The lack of study and guidelines means there is currently no imaging of orthopaedic metal implants at 7T MRI. Local RF heating should preferably be monitored to ensure that no heating occurs close to the implant. SAR10g is the current preferred method to monitor the patients’ local radiofrequency exposure. This study shows that keeping SAR10g under recommended values does not ensure that heating remains under safe values close to a hip prosthesis when compared with the more relevant thermal simulations. A new adaptive SAR mass-averaging approach is introduced and gives more reliable prediction of the location and magnitude of heating.
A typical titanium hip prosthesis was modelled and placed in a modified human anatomical model, ‘Duke’ from the virtual family10, with a resolution of 2x2x2 mm3 (Figure 1). A novel custom 8-channel hip coil11 was modelled in commercial software Sim4Life12 (ZMT, Zurich, Switzerland), which was used for both electromagnetic and thermal simulations (using the Finite-Difference Time Domain (FDTD) and the Pennes’ bioheat equation, respectively).

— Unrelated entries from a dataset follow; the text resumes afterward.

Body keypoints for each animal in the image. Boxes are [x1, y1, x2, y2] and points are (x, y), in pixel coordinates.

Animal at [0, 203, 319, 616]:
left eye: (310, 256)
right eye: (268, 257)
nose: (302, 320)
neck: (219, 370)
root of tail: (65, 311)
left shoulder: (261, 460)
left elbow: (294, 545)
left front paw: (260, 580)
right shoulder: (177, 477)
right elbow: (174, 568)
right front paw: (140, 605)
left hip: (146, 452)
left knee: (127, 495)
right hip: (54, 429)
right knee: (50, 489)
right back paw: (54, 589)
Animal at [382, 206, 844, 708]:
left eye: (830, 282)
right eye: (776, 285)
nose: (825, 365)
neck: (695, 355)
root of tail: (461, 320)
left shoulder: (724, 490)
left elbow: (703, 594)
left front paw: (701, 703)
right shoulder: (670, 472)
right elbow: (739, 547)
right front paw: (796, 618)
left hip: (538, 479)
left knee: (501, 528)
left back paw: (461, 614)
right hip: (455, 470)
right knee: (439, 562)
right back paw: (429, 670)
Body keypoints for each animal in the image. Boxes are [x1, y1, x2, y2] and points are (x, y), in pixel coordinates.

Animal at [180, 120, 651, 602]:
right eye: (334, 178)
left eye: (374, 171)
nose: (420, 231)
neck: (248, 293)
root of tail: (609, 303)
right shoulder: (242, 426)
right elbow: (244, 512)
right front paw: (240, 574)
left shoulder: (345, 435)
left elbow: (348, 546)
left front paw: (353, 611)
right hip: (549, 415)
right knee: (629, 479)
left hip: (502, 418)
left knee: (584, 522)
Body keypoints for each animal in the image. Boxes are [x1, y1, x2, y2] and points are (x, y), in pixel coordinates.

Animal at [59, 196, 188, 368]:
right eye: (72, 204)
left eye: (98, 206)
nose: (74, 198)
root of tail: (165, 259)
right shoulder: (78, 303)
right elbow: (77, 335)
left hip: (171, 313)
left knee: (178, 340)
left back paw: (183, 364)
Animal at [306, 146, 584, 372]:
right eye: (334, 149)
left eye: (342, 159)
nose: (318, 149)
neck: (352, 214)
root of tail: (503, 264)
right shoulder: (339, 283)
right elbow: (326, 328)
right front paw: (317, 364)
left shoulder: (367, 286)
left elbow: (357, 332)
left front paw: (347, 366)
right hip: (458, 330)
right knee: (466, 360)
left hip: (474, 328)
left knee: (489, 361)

The resulting electric fields were exported to Matlab (Mathworks, Natick, Massachusetts) and interpolated on a 3 mm isotropic grid for SAR calculations. The Q-matrix13 of each model was calculated and averaged over exactly 10g14.
The ratio between the maximum SAR10g in a two-voxel layer around the implant and the SAR10g in the rest of the model was optimized to find scenarios where the implant was one of the main causes of heating. SAR10g was first calculated with 1000 different RF shims, with equal magnitudes and random phases. The shims giving the maximum ratios were then used as starting points in a pattern search algorithm. Ten shims were selected, where SAR10g close to the metal implants ranged from 60% to 100% of the global maximum SAR10g.
The input power of the thermal simulations was then scaled so that the global maximum SAR10g was 20 W/kg, which corresponds to a 100% duty cycle at the IEC limit for extremities3. The ambient temperature was set to 24˚C, and core temperature to 37˚C. A Dirichlet thermal boundary was defined at the external air/tissue boundary with a heat transfer coefficient of 10 W/m2/K. The first 40 minutes of simulations were used to reach temperature equilibrium, followed by 6 minutes of RF exposition15.
Because it was expected that the local SAR close to the metal implant would be focused in small volumes16, a novel method of adaptive mass-averaging SAR was developed to increase the sensitivity of the SAR estimation. Specifically, a smaller mass of tissue was averaged when at least 1% of the 10g-averaging volume overlapped with the implant (excluded from the averaging). In order to find the optimal value of this second averaging mass close to the implant, masses from 1g to 9g were tested. The reliability of adaptive mass-averaging SAR to predict local heating was compared to conventional SAR10g.